Start of Available data
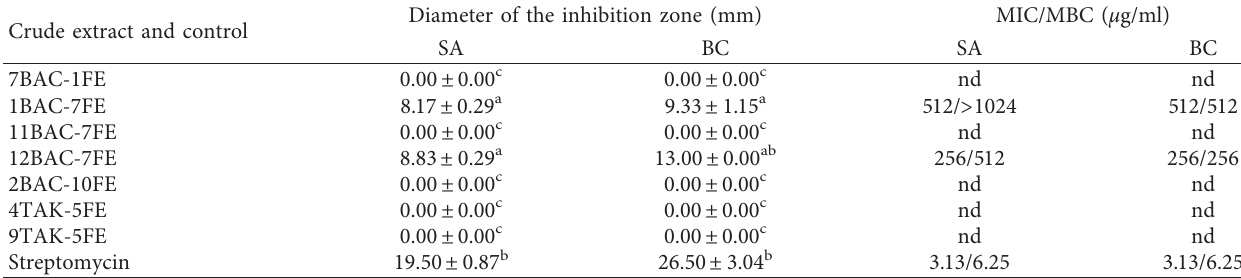
Table 4: Antibacterial property of crude extracts against selected pathogenic bacteria determined using the agar well diffusion assay and colorimetric broth microdilution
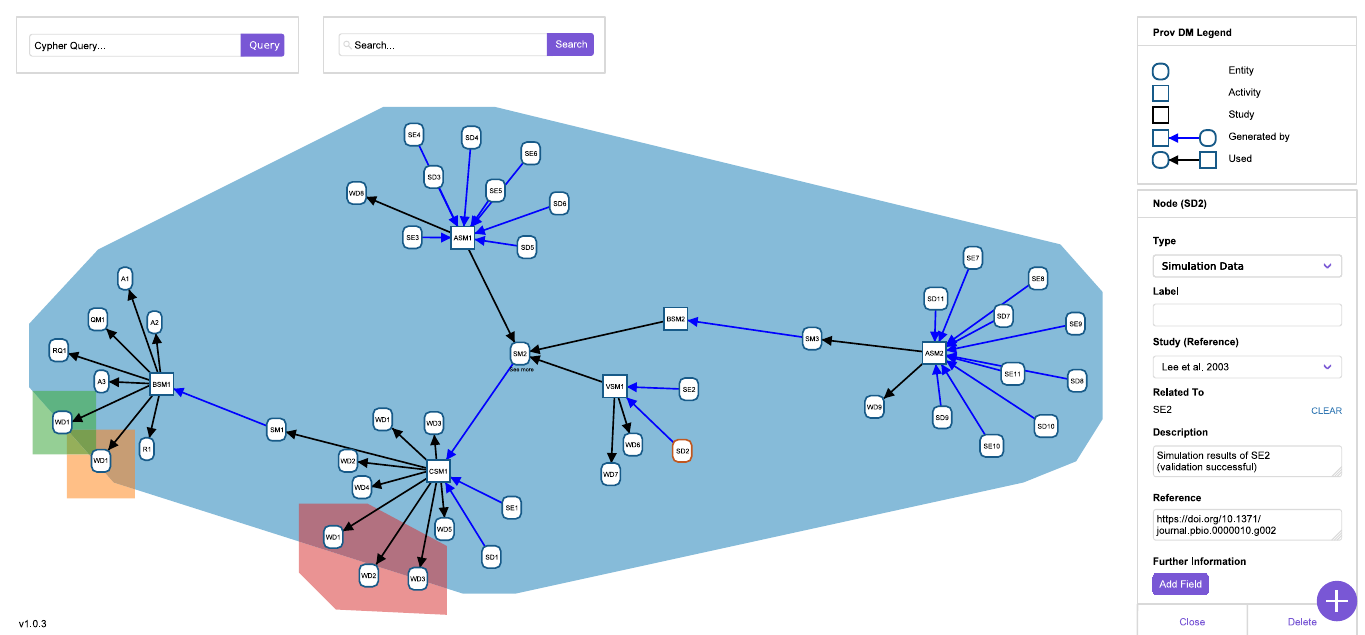
Fig 4. Screenshot of WebProv. This screenshot shows the provenance graph of the study by Lee et al. (2003) [28] with additional entities from three other studies [64– 66], which are automatically colored differently. The node SD2 has been clicked on, which opens a box on the right with the stored and editable metadata.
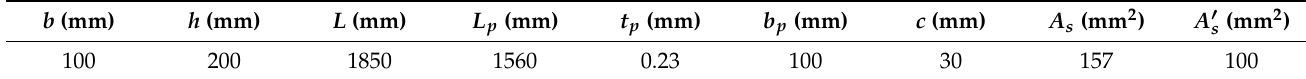
Table 3. Geometric features of RC beam strengthened by CFRP.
End of Available data
→ **Assigned task**
Set the lines above down again, word for word, from the first through the one containing "Fig 4. Screenshot"; pictures excluded.

→ **Your response**
Table 4: Antibacterial property of crude extracts against selected pathogenic bacteria determined using the agar well diffusion assay and colorimetric broth microdilution
Fig 4. Screenshot of WebProv. This screenshot shows the provenance graph of the study by Lee et al. (2003) [28] with additional entities from three other studies [64– 66], which are automatically colored differently. The node SD2 has been clicked on, which opens a box on the right with the stored and editable metadata.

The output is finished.